Onlar da sosyolojik yaşama sıcak, katılımcı, mütevazi bir duruş takınacaklardır.
"İçerik bir nesne ya da olayı meydana getiren unsur ve süreçlerin
tümüdür. Biçim içeriğe bağlı olan bir yapı, ya da içeriğin düzenlenişi
olarak tanımlanabilir. Her nesne, içerik ve biçimin ayrılmaz bir birliğidir."
(Afanasiev, 1977)
Projede içeriği belirleyen unsurlar eğitim, kampüs yönetimi, kampüs-kent
ilişkileri, Akdeniz coğrafyası ve mimarisi olmuş, biçim içeriğin devamında
oluşmuştur. Akdeniz mimarlığını helen kentlerinin gelişimi çerçevesinde
almak, olaya daha geniş açıdan bakmamızı sağlamıştır. Akdeniz mimarlığı
biçimsel benzerlikte değil, kontextual (içeriksel) ve kentsel tasarım
prensipleriyle yorumlanmıştır. Tasarımda Akdeniz mimarisine uygun pasif
iklimlendirmeye, aynı zamanda çeşitli aktivitelere olanak sağlayan açılımlar
yaratılmıştır. Yayanın kolay dolaşımını sağlayan gölgelikli mekanlar
ve avlular çağdaş bir biçimde yorumlanmıştır. Adanın iklimsel karakteri
tasarımda ve malzeme seçiminde dikkate alınmıştır. Yöresel değerler çağdaş
bir tarzda yorumlanmış, masif-blok etkiden kaçınılmıştır.

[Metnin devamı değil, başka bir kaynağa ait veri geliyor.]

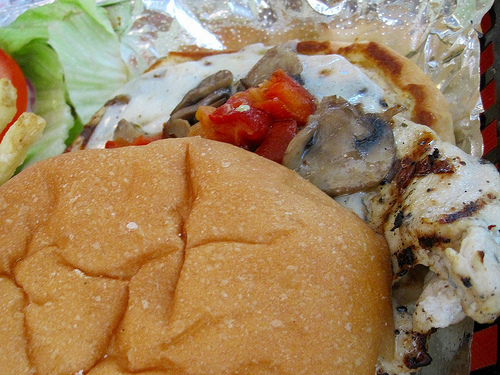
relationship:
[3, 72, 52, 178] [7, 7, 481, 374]
french fry on plate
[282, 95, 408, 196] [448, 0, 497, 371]
mushroom on a plate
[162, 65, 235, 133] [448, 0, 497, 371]
mushroom on a plate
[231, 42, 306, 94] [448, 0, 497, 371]
mushroom on a plate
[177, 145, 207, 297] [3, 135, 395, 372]
crease on a bun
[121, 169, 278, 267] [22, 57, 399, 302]
bun on sandwich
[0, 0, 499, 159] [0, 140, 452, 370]
aluminum foil under sandwich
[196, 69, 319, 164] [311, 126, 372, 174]
tomato on mushrooms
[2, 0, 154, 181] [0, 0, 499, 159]
lettuce on aluminum foil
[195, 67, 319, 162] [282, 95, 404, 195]
tomato on mushroom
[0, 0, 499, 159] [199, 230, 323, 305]
aluminum foil under bun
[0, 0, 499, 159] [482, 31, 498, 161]
aluminum foil on rack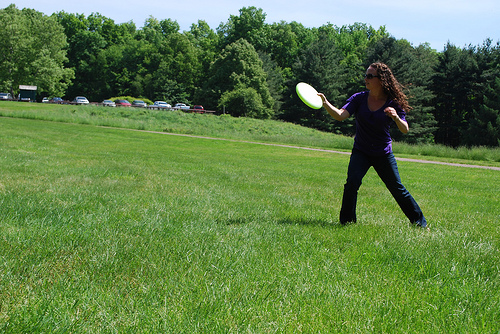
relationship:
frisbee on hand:
[292, 76, 326, 114] [317, 85, 329, 105]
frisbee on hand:
[295, 81, 324, 110] [315, 89, 331, 109]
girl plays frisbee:
[317, 56, 435, 232] [292, 76, 326, 114]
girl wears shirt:
[317, 56, 435, 232] [341, 91, 406, 138]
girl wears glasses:
[317, 61, 430, 230] [362, 74, 379, 79]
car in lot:
[74, 96, 89, 104] [53, 91, 211, 114]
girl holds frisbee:
[317, 61, 430, 230] [290, 76, 328, 110]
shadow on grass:
[212, 205, 339, 232] [175, 158, 338, 279]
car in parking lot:
[74, 96, 89, 104] [28, 85, 202, 112]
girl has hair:
[317, 61, 430, 230] [368, 58, 411, 110]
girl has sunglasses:
[317, 61, 430, 230] [359, 68, 380, 84]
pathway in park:
[102, 117, 300, 149] [6, 103, 496, 332]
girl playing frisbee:
[317, 61, 430, 230] [294, 79, 323, 110]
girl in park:
[317, 61, 430, 230] [6, 103, 496, 332]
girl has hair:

Proje aynı
dil birliği içindeki birimlerin farklı işlevlerle ve iç dinamiklerle çözülmesi
üzerine kurgulanmıştır. Biçimin bozulmadan üreyebilir olması tasarımın
en önemli özelliklerinden biridir. Çok sıcak iklimsel veri üç boyutlu ve
iki boyutlu elemanlarla, yönetim psikolojisinden uzak bir ortam yaratmıştır.
Yerel verilerin, özellikle iklimsel özelliklerin tasarımda kullanılması
antik dönemlerden beri yapı ile uğraşanların akılcı yaklaşımlarının
bir parçası olmuştur. Hippocrates, örneğin, yaşama mekanlarında doğuya yönelmeyi
önermiş, güney yönünün de kabul edilebilir olduğunu vurgulamıştır.
Vitrivius ise geniş caddelerin kentin havasının temizlenmesi için, rüzgara
açılmasının; dar sokaklarda ise bir yaşam çevresi olarak kullanabilmesi için
rüzgardan sakınılmasının önemine dikkat çekmiştir. Yunan kentlerinde
olduğu gibi Eski Roma'daki sokaklarında da güneş ışınlarından korunmayı
sağlayan duvarlar ve arkadlar yaratılarak binaların serin tutulması sağlanmıştır,
ki bu ilke Akdeniz yöresindeki pek çok yerleşim için yayaları iklimsel
elemanlardan koruyan ve kentsel mekanı zenginleştiren mükemmel bir çözüm
olarak bir norm oluşturmuştur.
Kuzey Kıbrıs'taki geleneksel yerleşimler belirgin bir yoğunluğa sahip
olup hem fiziksel, hem de işlevsel olarak bütünleşik bir özellik gösterir.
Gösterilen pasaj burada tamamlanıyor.